Kothinti Sandeep Reddy, Elhilali Mounya
Department of Electrical and Computer Engineering, Center for Language and Speech Processing, The Johns Hopkins University, Baltimore, MD, United States.
Front Psychol. 2023 Nov 30;14:1276237. doi: 10.3389/fpsyg.2023.1276237. eCollection 2023.
Auditory salience is a fundamental property of a sound that allows it to grab a listener's attention regardless of their attentional state or behavioral goals. While previous research has shed light on acoustic factors influencing auditory salience, the semantic dimensions of this phenomenon have remained relatively unexplored owing both to the complexity of measuring salience in audition as well as limited focus on complex natural scenes. In this study, we examine the relationship between acoustic, contextual, and semantic attributes and their impact on the auditory salience of natural audio scenes using a dichotic listening paradigm. The experiments present acoustic scenes in forward and backward directions; the latter allows to diminish semantic effects, providing a counterpoint to the effects observed in forward scenes. The behavioral data collected from a crowd-sourced platform reveal a striking convergence in temporal salience maps for certain sound events, while marked disparities emerge in others. Our main hypothesis posits that differences in the perceptual salience of events are predominantly driven by semantic and contextual cues, particularly evident in those cases displaying substantial disparities between forward and backward presentations. Conversely, events exhibiting a high degree of alignment can largely be attributed to low-level acoustic attributes. To evaluate this hypothesis, we employ analytical techniques that combine rich low-level mappings from acoustic profiles with high-level embeddings extracted from a deep neural network. This integrated approach captures both acoustic and semantic attributes of acoustic scenes along with their temporal trajectories. The results demonstrate that perceptual salience is a careful interplay between low-level and high-level attributes that shapes which moments stand out in a natural soundscape. Furthermore, our findings underscore the important role of longer-term context as a critical component of auditory salience, enabling us to discern and adapt to temporal regularities within an acoustic scene. The experimental and model-based validation of semantic factors of salience paves the way for a complete understanding of auditory salience. Ultimately, the empirical and computational analyses have implications for developing large-scale models for auditory salience and audio analytics.

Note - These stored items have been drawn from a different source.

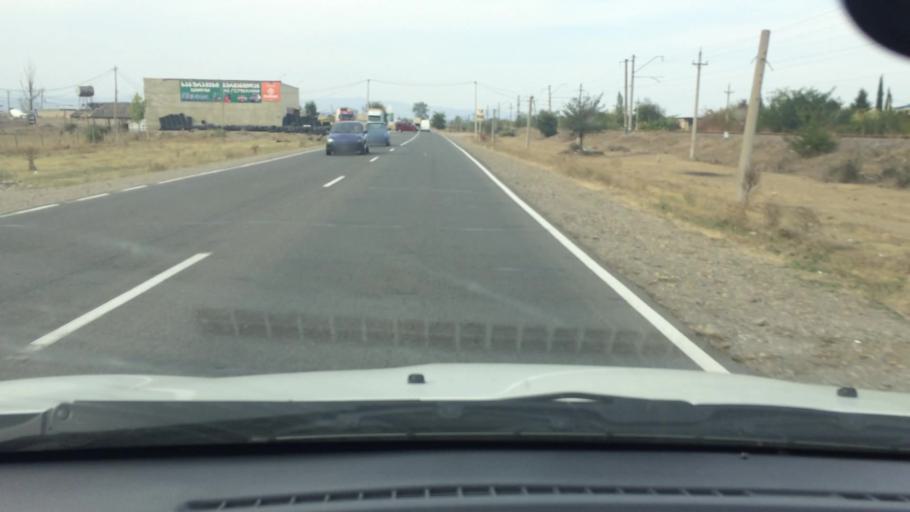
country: GE
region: Kvemo Kartli
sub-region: Marneuli
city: Marneuli
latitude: 41.4356
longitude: 44.8194
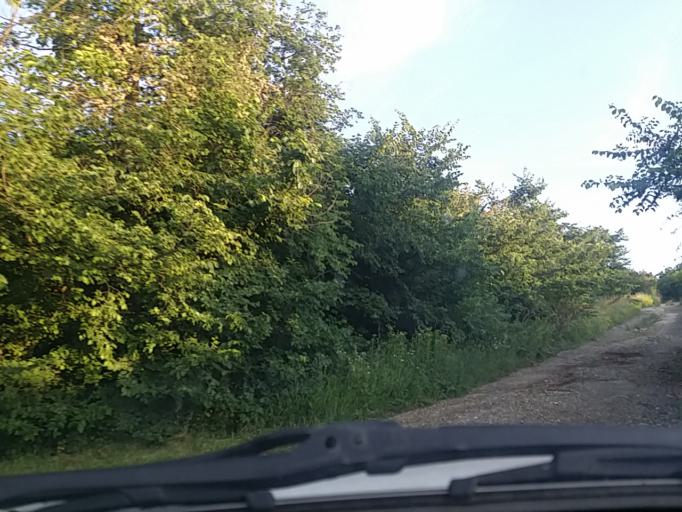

听觉显著性是声音的一种基本属性,它能让声音吸引听众的注意力,而不论其注意力状态或行为目标如何。虽然先前的研究已经揭示了影响听觉显著性的声学因素,但由于测量听觉显著性的复杂性以及对复杂自然场景的关注有限,这一现象的语义维度仍相对未被探索。在本研究中,我们使用双耳分听范式来考察声学、语境和语义属性之间的关系,以及它们对自然音频场景听觉显著性的影响。实验以正向和反向呈现声学场景;后者能够减少语义效应,与正向场景中观察到的效应形成对比。从众包平台收集的行为数据显示,某些声音事件的时间显著性图谱存在显著的一致性,而在其他事件中则出现了明显的差异。我们的主要假设认为,事件感知显著性的差异主要由语义和语境线索驱动,在正向和反向呈现之间存在显著差异的那些情况中尤为明显。相反,表现出高度一致性的事件在很大程度上可归因于低层次的声学属性。为了评估这一假设,我们采用了分析技术,将来自声学特征的丰富低层次映射与从深度神经网络中提取的高层次嵌入相结合。这种综合方法捕捉了声学场景的声学和语义属性及其时间轨迹。结果表明,感知显著性是低层次和高层次属性之间的精细相互作用,它塑造了自然音景中哪些时刻最为突出。此外,我们的研究结果强调了长期语境作为听觉显著性关键组成部分的重要作用,使我们能够辨别并适应声学场景中的时间规律。对显著性语义因素的实验和基于模型的验证为全面理解听觉显著性铺平了道路。最终,实证和计算分析对开发听觉显著性和音频分析的大规模模型具有启示意义。